• EXERCISE GOAL
In the data below, find every line with the string "into" and pull it out.

• SUPPLIED RECORDS
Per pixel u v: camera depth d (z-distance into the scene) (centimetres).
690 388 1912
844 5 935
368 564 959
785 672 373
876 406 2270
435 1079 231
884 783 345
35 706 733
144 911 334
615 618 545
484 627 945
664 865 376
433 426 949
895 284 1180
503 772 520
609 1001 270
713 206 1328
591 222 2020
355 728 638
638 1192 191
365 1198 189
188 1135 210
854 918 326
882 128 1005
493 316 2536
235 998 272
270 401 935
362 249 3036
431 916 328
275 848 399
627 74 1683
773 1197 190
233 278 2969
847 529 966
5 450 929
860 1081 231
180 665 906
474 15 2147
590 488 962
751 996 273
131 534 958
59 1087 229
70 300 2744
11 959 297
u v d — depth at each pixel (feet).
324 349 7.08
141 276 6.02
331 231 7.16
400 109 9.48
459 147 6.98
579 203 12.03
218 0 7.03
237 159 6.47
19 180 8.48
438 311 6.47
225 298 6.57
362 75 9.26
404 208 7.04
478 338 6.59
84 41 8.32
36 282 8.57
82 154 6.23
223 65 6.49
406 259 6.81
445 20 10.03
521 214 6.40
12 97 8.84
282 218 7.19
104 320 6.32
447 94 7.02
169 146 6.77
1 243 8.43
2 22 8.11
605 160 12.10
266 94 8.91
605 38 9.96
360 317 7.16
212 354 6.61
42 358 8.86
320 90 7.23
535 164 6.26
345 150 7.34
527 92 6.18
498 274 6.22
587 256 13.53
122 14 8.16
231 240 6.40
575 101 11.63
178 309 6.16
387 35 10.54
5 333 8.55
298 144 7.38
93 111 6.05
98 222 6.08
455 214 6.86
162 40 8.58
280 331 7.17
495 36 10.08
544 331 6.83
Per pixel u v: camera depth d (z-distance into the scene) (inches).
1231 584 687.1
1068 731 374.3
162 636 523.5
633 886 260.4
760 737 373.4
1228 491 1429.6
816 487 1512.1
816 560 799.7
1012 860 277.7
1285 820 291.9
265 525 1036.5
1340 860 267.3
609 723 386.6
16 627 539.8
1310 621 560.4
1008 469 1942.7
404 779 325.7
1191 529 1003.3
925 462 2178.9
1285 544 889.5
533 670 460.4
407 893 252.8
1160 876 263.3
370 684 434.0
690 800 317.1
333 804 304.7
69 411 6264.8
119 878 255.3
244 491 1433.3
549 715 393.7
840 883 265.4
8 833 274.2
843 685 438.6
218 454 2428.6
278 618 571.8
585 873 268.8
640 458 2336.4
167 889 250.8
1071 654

• EXERCISE OUTPUT
Per pixel u v: camera depth d (z-distance into the scene) (centimetres).
Per pixel u v: camera depth d (z-distance into the scene) (inches).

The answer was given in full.